Ich glaube, der letzte Satz würde Flasch ein wenig ärgern, denn sein Buch ist ja ein Plädoyer dafür, dass nicht die Erfahrungen entscheiden, wie man die christlichen Glaubensinhalte beurteilt, sondern allein die historisch-kritische Methode und die philosophische Reflexion.

Antwort auf einen früheren Beitrag vom 06.09.2013 10:16:43 GMT+02:00
Openuser meint:
Sehr geehrter Herr Vigoleis, ja Sie haben völlig recht. Aber es hängt auch vom Standpunkt ab. Grundlage meiner Religionskritik war vor diesem Buch nur David Hume, das hat mir ausgereicht. Aus dieser Sicht sind Küng und Drewermann keine Kritiker, sondern Verteidiger des Glaubens. Für einen Naturalisten wie mich ist die Methode von Flasch ungewohnt.

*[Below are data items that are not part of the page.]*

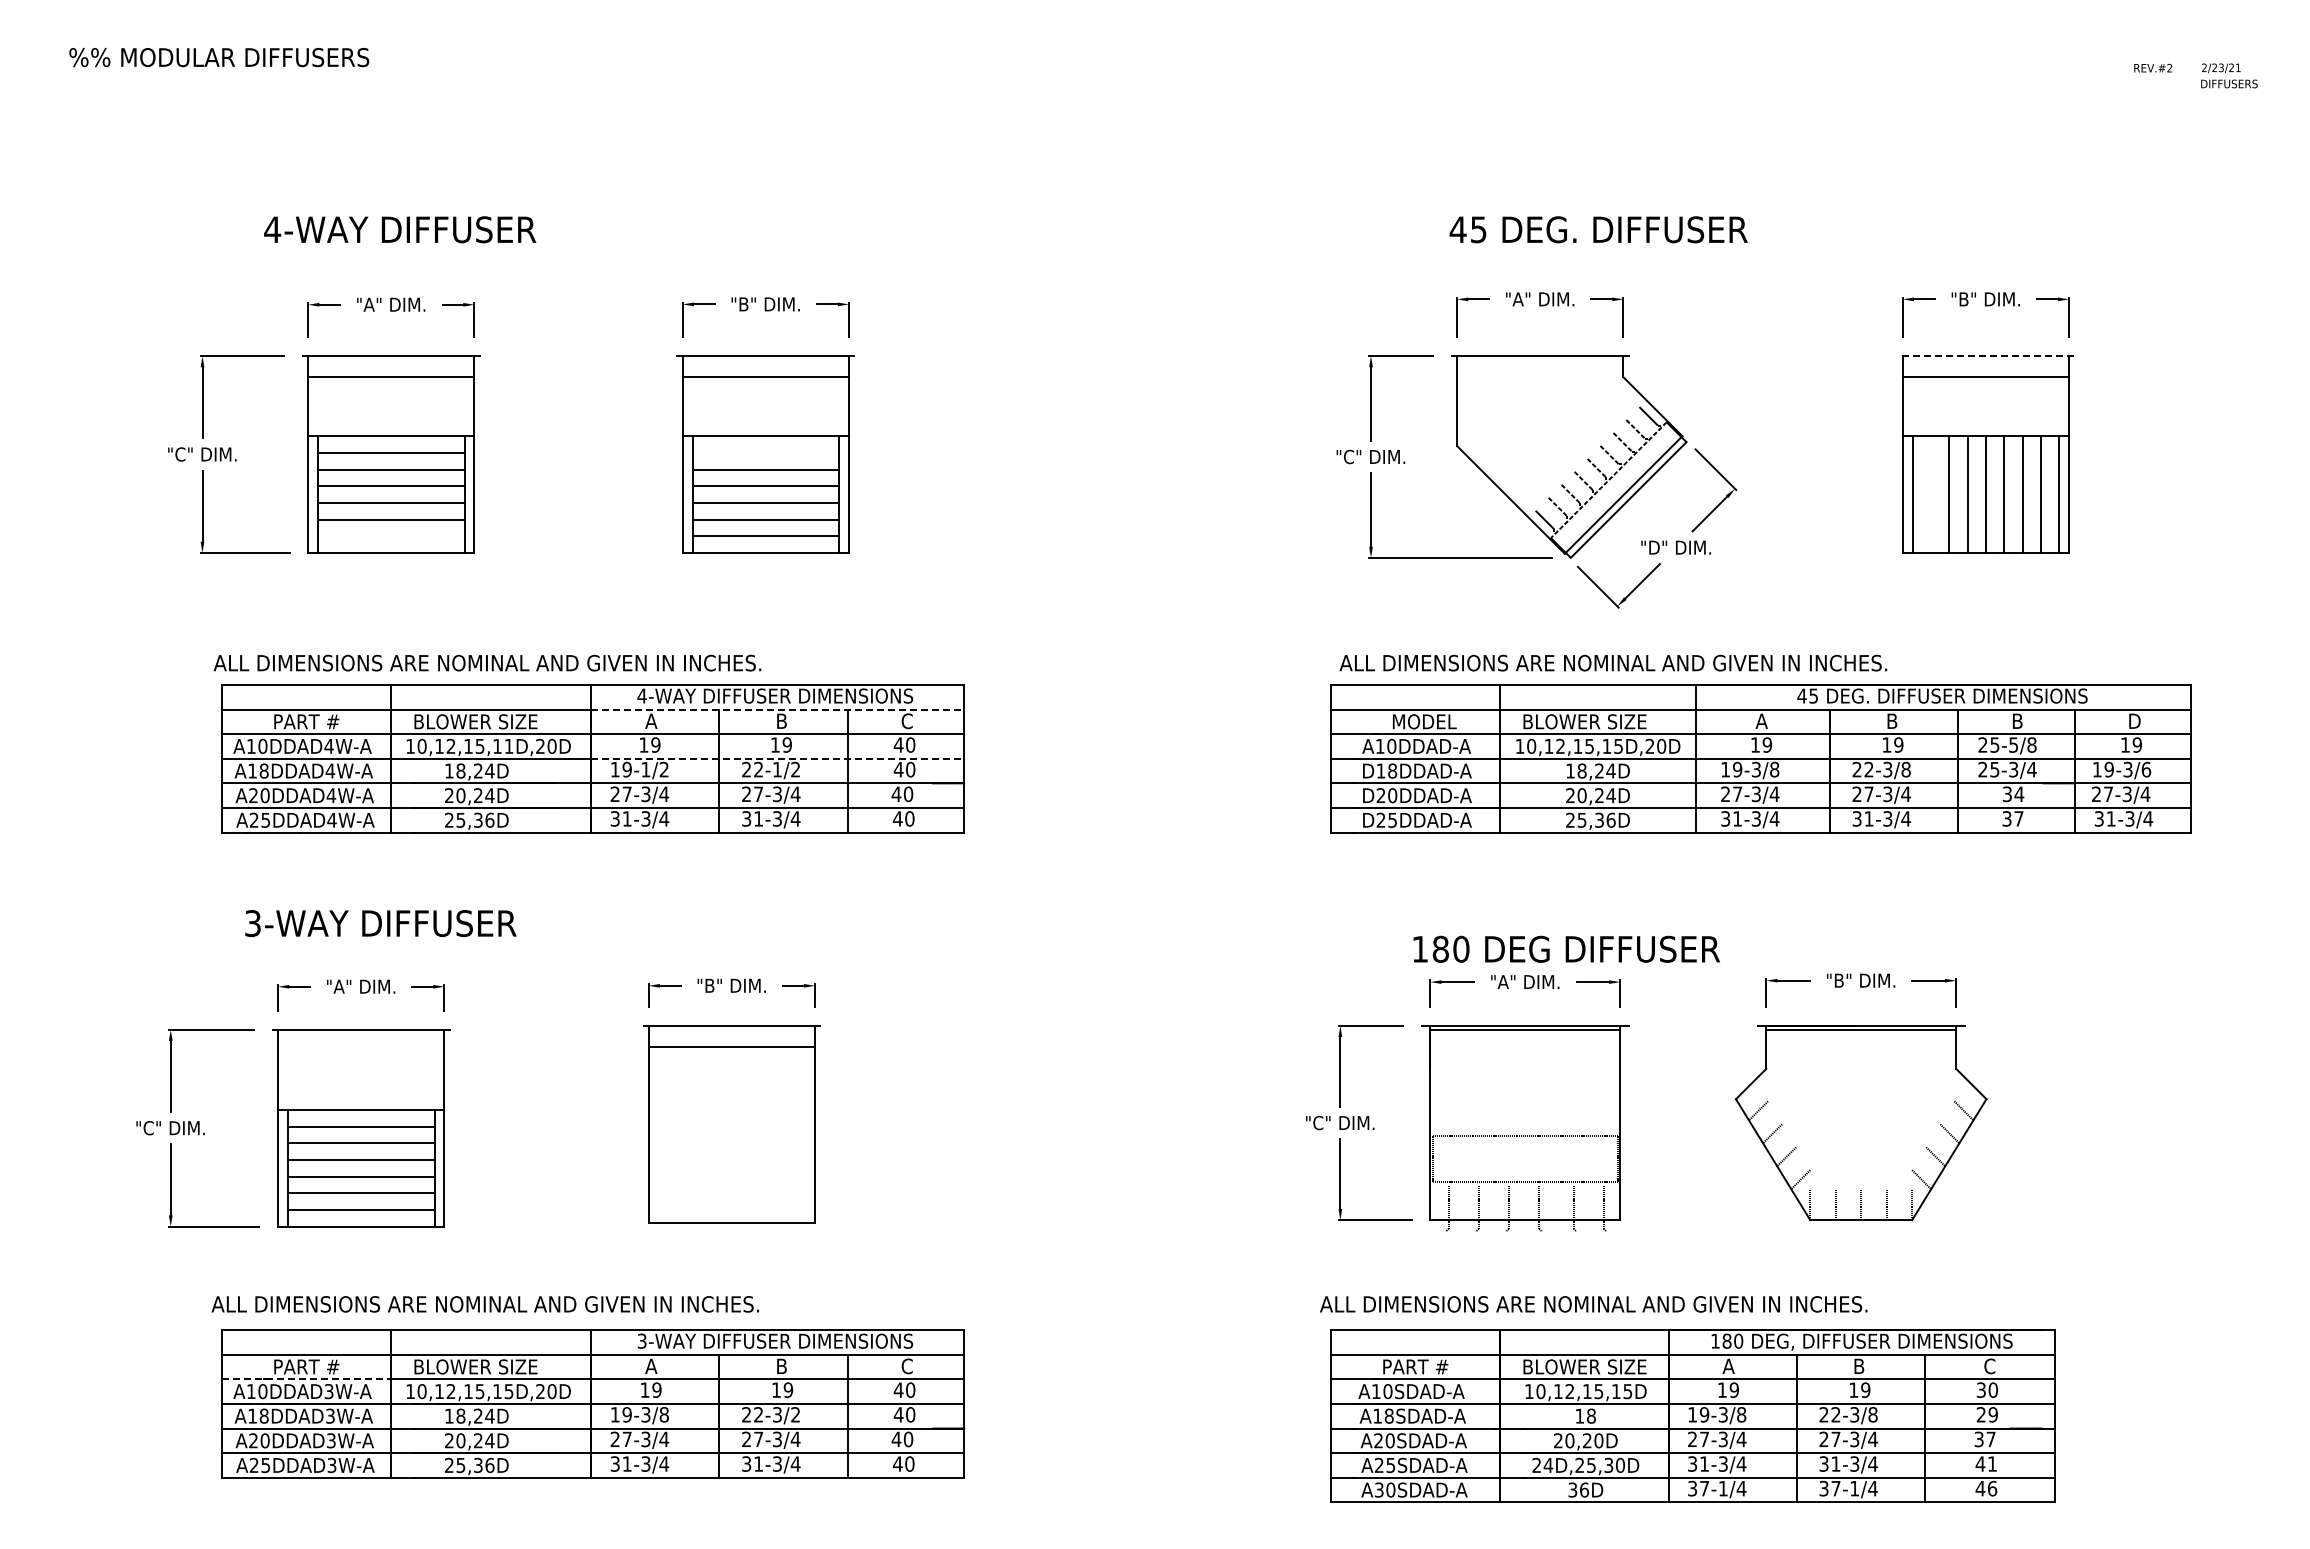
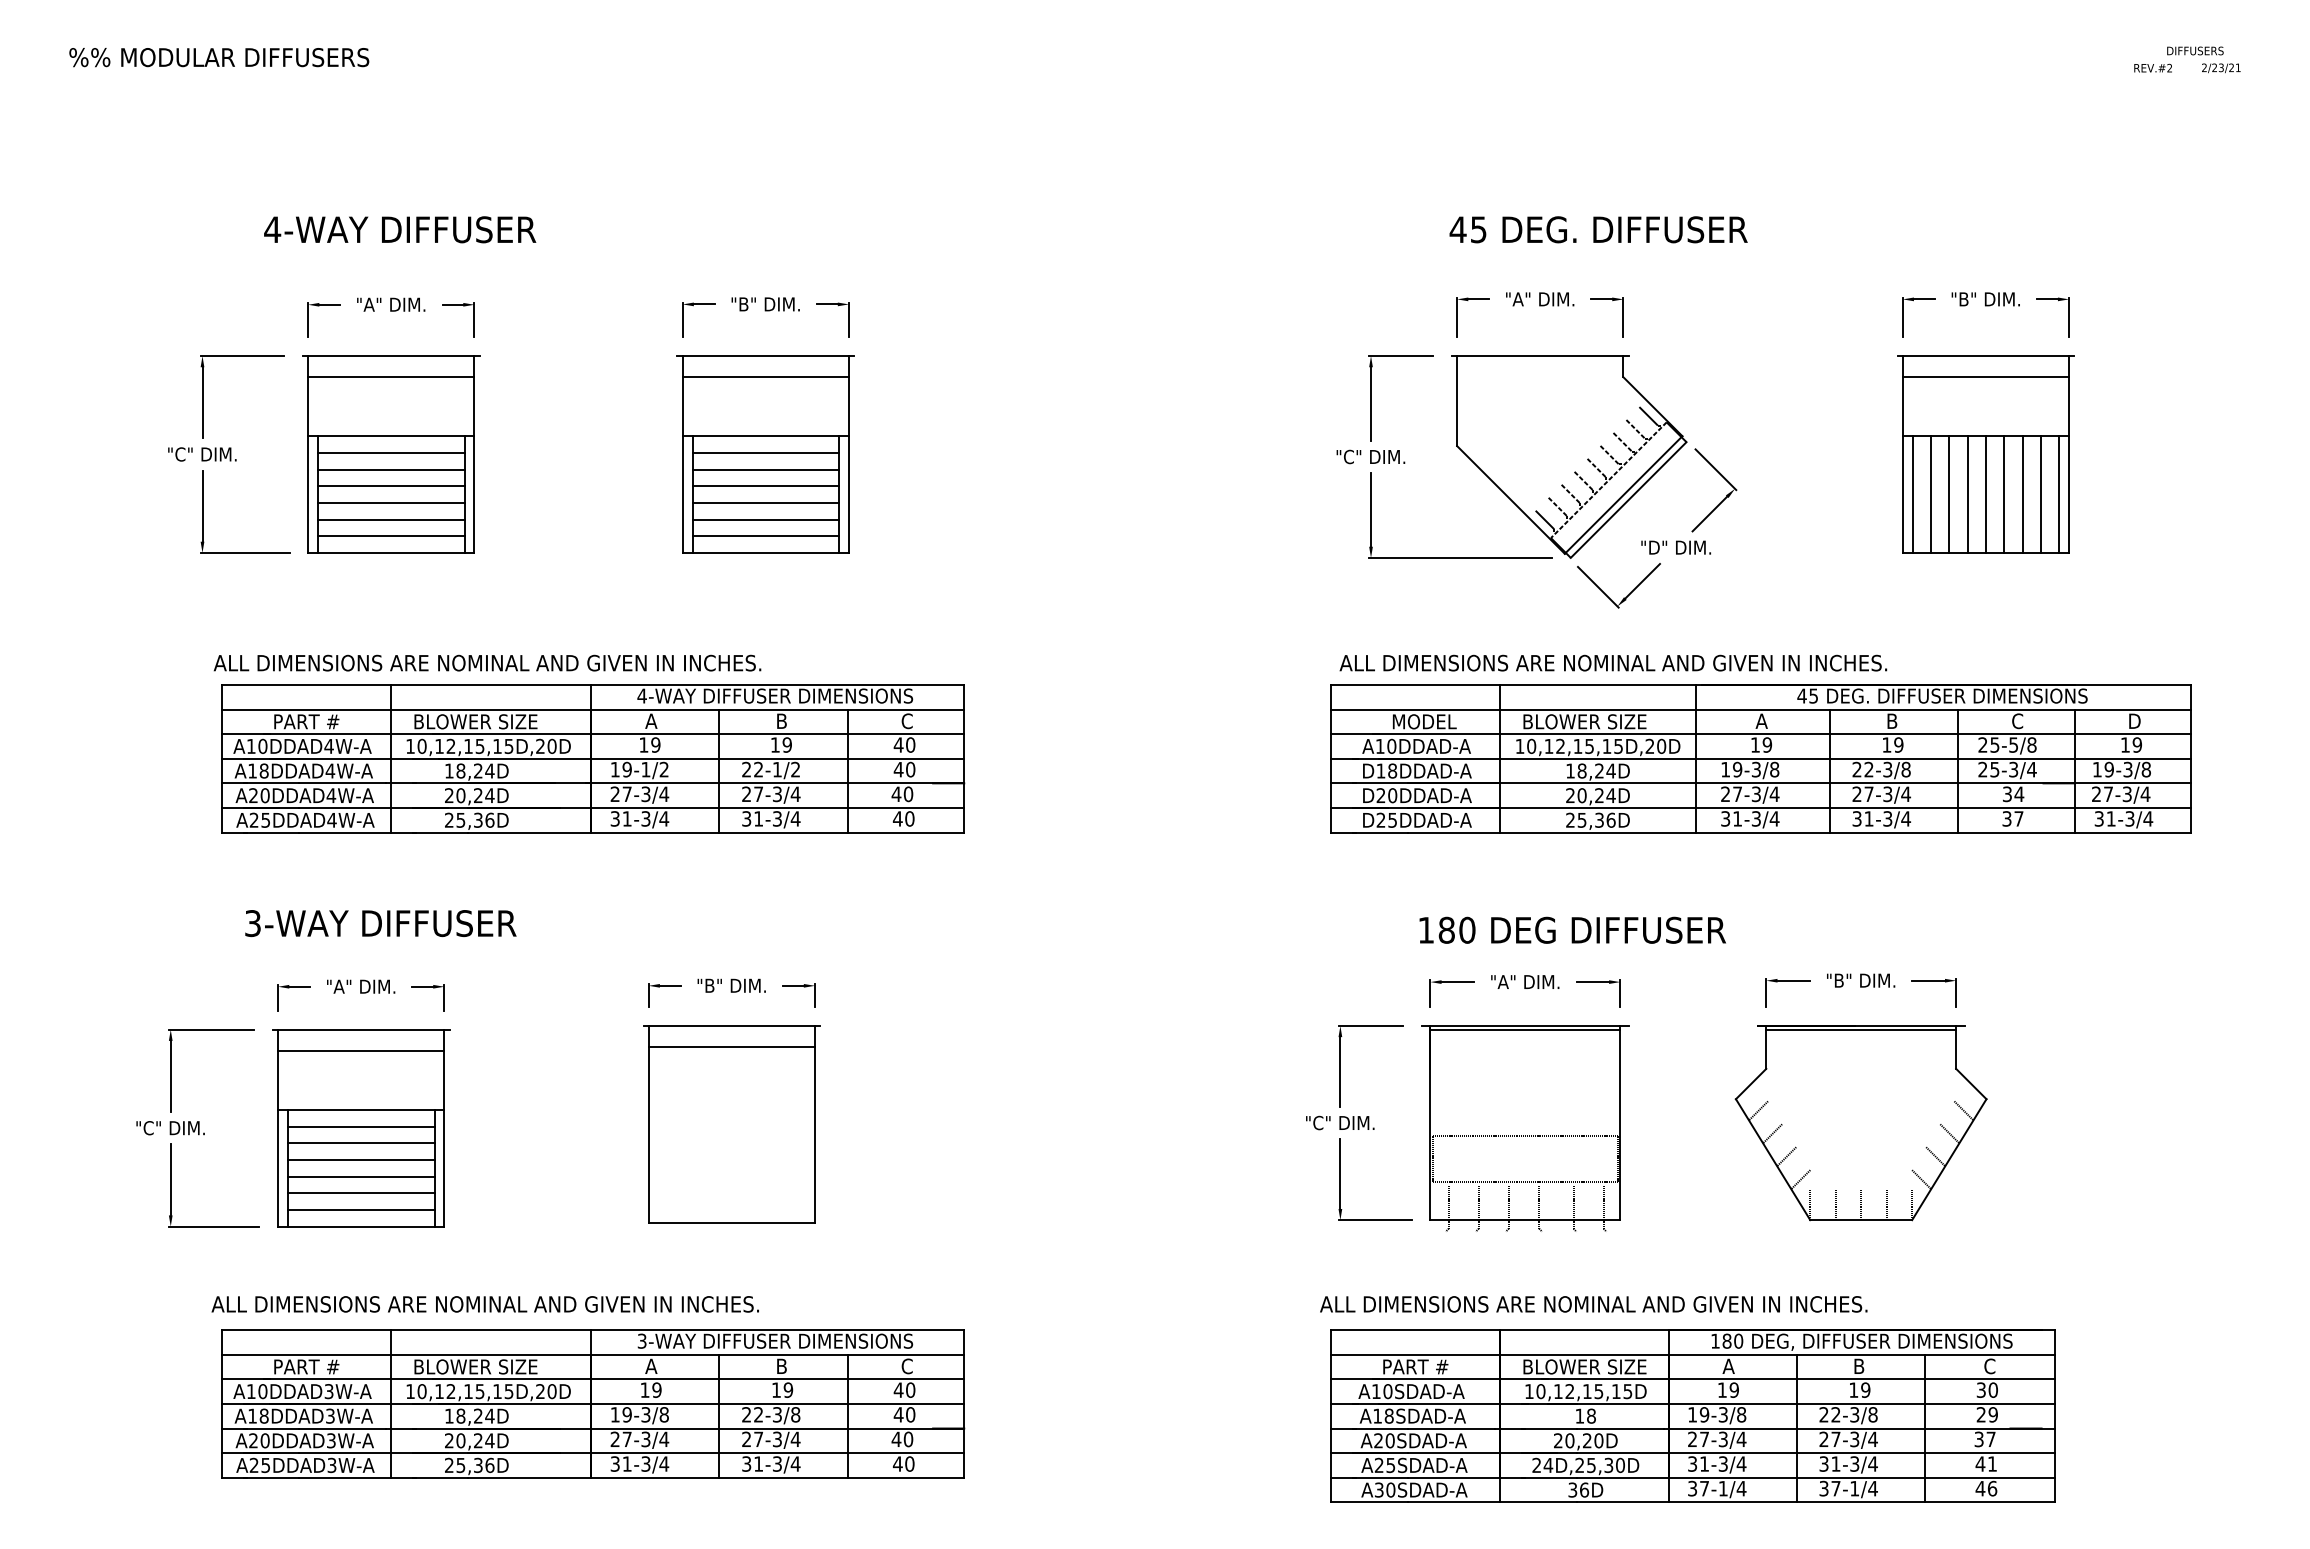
text at (2229, 83) position: (2229, 83) -> (2195, 50)
line at (1985, 356): dashed -> solid
line at (765, 452): none -> present
line at (1931, 494): none -> present
line at (391, 536): none -> present
line at (778, 709): dashed -> solid
text at (2017, 721): B -> C
text at (508, 746): 10,12,15,11D,20D -> 10,12,15,15D,20D
line at (778, 758): dashed -> solid
text at (2146, 769): 19-3/6 -> 19-3/8
text at (1566, 948) position: (1566, 948) -> (1572, 929)
line at (361, 1050): none -> present
line at (306, 1379): dashed -> solid
text at (795, 1414): 22-3/2 -> 22-3/8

Man kann ja nicht sagen, dass Hume in seiner Wunderkritik Textexegese betreibt.

Antwort auf einen früheren Beitrag vom 06.09.2013 18:55:09 GMT+02:00
Vigoleis meint:
Lieber Openuser,
es ist doch kein Problem, dass wir unterschiedlicher Meinung sind. und die hängt in der Tat zum Teil vom Standpunkt ab. Drewermann und Küng kritisieren sehr wohl, allerdings innerhalb des Glaubens, deshalb kann man sie auch, wie Sie sagen, als Verteidiger des Glaubens ansehen.
Die Methode von Flasch ist eine in der Altertumswissenschaft, Geschichte und anderen Geisteswissenschaften übliche Vorgehensart. Er bestreitet an keiner Stelle, dass die Bedeutung der Texte oft darüber hinausgeht. Allerdings bezeichnet er sie dann als Mythos oder Erzählung. Ferner bestreitet er, dass man mit Exegese oder bloßem Glauben, dass die Bibel und andere Texte unmittelbar von Gott seien, einen Beweis führen kann.
Noch viel Spaß mit Hume und anderen.